US 12,493,120 B2
Laser scanner with real-time, online ego-motion estimation
Ji Zhang, Pittsburgh, PA (US); Sanjiv Singh, Pittsburgh, PA (US); and Kevin Joseph Dowling, Gibsonia, PA (US)
Filed by CARNEGIE MELLON UNIVERSITY, Pittsburgh, PA (US)
Filed on Aug. 12, 2022, as Appl. No. 17/886,692.
Application 17/886,692 is a continuation of application No. 16/380,088, filed on Apr. 10, 2019, granted, now 11,567,201.
Application 16/380,088 is a continuation of application No. PCT/US2017/055938, filed on Oct. 10, 2017.
Application PCT/US2017/055938 is a continuation in part of application No. PCT/US2017/021120, filed on Mar. 7, 2017.
Application 16/380,088 is a continuation in part of application No. 16/125,054, filed on Sep. 7, 2018, granted, now 10,962,370, issued on Mar. 30, 2021.
Application 16/125,054 is a continuation of application No. PCT/US2017/021120, filed on Mar. 7, 2017.
Claims priority of provisional application 62/406,910, filed on Oct. 11, 2016.
Claims priority of provisional application 62/307,061, filed on Mar. 11, 2016.
Prior Publication US 2023/0130320 A1, Apr. 27, 2023
Int. Cl. G01S 17/42 (2006.01); G01S 7/48 (2006.01); G01S 7/51 (2006.01); G01S 17/66 (2006.01)

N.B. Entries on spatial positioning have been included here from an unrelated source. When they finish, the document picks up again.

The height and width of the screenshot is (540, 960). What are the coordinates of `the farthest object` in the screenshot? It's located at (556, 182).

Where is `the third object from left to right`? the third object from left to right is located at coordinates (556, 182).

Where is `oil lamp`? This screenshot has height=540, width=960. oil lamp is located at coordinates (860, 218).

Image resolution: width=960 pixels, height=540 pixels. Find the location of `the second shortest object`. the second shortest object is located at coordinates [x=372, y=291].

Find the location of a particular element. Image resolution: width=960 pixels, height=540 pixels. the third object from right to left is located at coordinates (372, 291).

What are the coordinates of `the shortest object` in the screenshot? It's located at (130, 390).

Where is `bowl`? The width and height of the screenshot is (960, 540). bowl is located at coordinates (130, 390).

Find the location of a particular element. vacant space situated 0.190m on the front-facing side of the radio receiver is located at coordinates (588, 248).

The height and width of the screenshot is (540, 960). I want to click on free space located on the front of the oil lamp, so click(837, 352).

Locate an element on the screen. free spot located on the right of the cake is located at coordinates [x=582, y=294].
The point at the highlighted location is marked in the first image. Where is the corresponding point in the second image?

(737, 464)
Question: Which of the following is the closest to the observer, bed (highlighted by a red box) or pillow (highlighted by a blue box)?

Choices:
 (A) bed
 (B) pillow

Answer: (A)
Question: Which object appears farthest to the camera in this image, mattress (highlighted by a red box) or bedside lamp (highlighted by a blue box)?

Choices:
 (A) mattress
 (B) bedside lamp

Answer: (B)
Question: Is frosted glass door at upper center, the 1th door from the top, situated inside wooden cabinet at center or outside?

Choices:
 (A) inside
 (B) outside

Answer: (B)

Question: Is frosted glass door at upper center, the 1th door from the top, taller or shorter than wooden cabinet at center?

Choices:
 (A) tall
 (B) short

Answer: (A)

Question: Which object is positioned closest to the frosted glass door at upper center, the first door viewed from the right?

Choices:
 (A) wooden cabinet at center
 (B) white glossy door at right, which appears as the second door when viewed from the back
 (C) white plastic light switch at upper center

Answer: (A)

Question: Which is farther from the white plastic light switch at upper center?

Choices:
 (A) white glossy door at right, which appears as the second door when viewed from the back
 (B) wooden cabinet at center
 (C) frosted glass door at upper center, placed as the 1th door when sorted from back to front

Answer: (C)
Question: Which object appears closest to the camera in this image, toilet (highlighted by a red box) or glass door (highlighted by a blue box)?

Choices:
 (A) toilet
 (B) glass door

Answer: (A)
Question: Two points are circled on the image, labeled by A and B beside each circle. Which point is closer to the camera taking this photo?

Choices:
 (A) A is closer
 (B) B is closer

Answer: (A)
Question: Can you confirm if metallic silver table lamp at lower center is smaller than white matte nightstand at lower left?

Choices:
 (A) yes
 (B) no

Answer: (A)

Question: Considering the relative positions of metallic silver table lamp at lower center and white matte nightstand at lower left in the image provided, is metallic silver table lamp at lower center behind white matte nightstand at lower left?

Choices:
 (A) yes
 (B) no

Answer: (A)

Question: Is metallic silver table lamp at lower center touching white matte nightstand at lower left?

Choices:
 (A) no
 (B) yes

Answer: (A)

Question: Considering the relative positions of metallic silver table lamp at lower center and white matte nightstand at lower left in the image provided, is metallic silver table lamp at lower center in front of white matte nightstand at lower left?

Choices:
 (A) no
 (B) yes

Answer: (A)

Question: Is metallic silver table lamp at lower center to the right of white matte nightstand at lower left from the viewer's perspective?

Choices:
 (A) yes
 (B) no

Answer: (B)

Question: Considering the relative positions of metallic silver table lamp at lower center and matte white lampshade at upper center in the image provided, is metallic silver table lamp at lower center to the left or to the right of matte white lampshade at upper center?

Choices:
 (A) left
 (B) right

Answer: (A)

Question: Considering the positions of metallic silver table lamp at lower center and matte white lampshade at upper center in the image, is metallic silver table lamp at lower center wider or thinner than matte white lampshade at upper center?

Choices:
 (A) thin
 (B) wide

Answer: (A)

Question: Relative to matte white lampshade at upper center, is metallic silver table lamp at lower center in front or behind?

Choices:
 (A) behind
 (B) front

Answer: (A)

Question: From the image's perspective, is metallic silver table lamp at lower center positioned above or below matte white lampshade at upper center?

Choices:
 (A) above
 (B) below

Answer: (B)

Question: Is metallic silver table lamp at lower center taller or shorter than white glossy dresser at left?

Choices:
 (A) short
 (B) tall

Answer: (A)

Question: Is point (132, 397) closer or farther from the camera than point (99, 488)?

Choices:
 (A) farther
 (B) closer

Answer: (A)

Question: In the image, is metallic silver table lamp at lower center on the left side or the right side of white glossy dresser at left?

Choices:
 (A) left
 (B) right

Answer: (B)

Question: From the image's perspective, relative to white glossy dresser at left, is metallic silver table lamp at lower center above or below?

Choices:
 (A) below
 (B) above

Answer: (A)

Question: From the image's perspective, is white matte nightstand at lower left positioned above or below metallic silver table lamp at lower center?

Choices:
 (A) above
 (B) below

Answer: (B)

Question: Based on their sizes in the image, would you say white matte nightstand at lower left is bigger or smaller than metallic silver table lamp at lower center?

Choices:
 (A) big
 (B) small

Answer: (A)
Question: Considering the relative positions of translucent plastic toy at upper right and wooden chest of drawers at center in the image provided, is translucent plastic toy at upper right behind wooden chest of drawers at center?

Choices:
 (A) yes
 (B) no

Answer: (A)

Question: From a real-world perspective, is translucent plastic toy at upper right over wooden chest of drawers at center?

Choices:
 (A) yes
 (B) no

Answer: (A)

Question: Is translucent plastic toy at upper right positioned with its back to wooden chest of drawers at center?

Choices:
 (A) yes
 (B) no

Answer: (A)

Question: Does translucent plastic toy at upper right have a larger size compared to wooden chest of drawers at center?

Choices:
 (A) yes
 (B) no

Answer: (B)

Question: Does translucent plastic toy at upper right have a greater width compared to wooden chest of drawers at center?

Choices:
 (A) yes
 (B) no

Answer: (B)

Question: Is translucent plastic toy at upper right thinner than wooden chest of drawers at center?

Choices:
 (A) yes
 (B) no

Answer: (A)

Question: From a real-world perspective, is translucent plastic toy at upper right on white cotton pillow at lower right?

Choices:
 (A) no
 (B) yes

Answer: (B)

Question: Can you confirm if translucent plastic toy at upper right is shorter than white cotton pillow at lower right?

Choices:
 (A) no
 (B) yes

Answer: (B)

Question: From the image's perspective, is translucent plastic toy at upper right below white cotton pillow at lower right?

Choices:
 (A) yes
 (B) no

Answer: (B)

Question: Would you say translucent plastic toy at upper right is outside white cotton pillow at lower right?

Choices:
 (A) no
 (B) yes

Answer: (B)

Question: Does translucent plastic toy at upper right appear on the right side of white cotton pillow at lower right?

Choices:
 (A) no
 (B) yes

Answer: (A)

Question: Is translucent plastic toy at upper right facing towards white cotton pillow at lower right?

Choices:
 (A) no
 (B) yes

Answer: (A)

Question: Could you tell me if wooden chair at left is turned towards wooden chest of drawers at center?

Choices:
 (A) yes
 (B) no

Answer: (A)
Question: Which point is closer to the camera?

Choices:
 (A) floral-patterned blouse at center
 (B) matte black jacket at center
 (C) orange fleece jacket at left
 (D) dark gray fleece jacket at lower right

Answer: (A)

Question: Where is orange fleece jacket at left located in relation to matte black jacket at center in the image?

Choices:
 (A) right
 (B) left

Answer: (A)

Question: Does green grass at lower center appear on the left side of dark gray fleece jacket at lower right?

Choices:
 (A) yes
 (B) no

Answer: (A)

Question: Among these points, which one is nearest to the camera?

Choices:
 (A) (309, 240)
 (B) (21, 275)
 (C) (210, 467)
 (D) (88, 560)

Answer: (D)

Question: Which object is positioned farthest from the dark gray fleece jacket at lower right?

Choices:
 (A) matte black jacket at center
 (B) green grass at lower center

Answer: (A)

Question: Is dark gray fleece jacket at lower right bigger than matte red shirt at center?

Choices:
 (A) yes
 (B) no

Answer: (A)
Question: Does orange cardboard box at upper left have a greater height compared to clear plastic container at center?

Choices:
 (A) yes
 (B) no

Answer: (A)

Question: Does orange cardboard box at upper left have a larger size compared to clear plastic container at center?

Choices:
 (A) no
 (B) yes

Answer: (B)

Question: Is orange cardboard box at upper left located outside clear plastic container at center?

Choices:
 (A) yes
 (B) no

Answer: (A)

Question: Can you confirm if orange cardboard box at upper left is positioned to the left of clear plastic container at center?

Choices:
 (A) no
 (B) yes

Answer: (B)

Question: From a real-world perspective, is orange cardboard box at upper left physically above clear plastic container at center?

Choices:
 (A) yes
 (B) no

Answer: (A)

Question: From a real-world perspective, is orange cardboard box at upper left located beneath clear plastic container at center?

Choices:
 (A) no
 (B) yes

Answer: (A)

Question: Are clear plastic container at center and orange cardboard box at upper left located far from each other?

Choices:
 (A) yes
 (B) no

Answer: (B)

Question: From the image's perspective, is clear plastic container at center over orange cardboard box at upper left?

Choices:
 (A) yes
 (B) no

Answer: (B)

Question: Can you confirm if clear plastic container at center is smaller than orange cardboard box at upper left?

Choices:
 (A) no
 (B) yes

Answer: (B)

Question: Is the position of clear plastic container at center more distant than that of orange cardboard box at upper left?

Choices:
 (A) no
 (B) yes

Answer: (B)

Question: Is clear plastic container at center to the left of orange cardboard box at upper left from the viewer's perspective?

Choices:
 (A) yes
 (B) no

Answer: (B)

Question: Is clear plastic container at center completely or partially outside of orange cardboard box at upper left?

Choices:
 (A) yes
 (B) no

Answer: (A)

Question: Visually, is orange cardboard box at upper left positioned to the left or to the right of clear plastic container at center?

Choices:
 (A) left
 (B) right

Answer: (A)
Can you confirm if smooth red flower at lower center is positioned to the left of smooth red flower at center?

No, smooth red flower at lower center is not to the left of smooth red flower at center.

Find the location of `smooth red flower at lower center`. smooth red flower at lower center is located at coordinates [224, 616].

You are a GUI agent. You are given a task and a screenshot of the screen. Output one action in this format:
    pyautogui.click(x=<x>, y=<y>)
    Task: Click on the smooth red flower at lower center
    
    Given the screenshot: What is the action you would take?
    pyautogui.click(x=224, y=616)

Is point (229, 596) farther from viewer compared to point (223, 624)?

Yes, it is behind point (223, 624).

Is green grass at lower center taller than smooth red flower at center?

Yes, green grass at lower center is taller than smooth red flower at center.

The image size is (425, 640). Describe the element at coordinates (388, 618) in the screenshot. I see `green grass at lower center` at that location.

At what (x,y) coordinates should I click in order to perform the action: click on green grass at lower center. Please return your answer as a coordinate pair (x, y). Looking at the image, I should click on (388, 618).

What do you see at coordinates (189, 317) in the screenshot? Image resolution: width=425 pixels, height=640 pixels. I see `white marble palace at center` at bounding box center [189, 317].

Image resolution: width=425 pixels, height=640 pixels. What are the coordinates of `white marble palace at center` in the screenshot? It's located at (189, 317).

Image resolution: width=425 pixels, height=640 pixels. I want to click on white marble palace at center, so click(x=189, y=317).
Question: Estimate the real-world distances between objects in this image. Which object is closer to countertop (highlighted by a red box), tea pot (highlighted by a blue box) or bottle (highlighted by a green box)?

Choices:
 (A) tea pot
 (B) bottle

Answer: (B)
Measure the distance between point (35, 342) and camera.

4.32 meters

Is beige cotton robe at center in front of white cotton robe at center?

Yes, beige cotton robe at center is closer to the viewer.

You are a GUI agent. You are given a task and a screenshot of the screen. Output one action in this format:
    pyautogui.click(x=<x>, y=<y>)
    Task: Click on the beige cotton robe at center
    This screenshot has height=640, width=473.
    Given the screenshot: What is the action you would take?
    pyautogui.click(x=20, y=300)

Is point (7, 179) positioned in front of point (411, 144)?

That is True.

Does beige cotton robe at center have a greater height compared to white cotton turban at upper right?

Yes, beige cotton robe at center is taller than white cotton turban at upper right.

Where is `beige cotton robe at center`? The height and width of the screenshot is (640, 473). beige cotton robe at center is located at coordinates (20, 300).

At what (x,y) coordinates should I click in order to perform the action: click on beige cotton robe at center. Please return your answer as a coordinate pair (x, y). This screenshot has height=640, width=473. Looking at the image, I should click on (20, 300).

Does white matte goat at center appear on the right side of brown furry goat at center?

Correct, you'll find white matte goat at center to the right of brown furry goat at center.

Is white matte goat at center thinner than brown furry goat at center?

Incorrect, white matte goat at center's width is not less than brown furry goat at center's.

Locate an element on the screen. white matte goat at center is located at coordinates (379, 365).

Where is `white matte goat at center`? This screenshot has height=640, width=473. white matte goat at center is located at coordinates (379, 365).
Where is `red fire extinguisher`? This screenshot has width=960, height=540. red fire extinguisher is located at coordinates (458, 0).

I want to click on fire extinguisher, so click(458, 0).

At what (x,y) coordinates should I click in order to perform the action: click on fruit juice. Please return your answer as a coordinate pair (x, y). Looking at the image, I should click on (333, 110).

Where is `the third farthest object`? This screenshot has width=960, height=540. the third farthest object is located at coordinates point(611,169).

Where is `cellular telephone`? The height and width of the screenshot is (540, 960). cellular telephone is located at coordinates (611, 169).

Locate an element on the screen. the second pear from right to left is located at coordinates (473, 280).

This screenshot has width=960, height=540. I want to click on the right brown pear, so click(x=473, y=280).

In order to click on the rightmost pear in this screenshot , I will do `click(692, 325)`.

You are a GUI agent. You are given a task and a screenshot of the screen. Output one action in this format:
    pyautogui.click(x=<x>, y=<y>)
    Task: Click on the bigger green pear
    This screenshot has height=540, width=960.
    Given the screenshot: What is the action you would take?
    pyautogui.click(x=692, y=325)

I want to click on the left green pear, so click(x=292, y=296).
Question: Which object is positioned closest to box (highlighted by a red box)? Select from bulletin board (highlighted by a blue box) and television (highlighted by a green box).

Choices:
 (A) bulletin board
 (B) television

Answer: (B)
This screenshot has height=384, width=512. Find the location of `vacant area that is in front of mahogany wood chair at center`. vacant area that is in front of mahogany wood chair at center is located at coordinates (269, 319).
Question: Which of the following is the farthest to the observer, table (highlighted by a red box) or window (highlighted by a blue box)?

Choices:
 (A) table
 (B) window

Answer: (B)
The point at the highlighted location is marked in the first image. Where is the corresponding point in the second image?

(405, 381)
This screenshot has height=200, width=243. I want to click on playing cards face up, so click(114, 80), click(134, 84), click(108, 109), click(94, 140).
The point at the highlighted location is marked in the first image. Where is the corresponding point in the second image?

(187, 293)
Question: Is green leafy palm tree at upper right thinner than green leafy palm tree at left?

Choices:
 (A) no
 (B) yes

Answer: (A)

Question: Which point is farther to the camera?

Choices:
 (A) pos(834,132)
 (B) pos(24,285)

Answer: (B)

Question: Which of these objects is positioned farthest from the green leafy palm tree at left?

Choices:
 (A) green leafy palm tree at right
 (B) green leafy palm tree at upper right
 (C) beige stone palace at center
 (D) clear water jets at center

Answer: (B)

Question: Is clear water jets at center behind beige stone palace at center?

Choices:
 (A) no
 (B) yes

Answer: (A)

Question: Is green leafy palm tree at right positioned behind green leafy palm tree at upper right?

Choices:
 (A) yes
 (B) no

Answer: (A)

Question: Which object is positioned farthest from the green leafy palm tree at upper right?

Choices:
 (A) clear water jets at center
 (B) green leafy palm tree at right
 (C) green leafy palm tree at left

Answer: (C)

CPC G01S 17/42 (2013.01) [G01S 7/4808 (2013.01); G01S 7/51 (2013.01); G01S 17/66 (2013.01)] 19 Claims
OG exemplary drawing
 
1. A method of operating a simultaneous location and mapping (SLAM) system comprising:
acquiring a point cloud from a LIDAR, the point cloud comprising a plurality of points each of which are attributed with at least a geospatial coordinate and a timestamp;
using the SLAM system:
determining a confidence metric of the plurality of points;
displaying at least a portion of the plurality of points;
displaying, to a user, an indication of a portion of the point cloud exhibiting the confidence metric below a predetermined threshold,
wherein displaying the indication of a portion of the point cloud exhibiting a confidence metric below the predetermined threshold comprises displaying a target location for resuming scanning; and
resolving discrepancies between points in the point cloud by preferentially adjusting location estimates for a segment of the plurality of the points, wherein resolving discrepancies comprises reacquiring a portion of the plurality of points associated with the lower confidence metric, applying a correction to a position of a point when an end point differs from a known origin location for a closed loop point cloud, iteratively refining a residual error between the point cloud and a second point cloud having a geospatial coordinate near the geospatial coordinate of the point cloud, or fusing the point cloud with other content synchronized with the timestamp.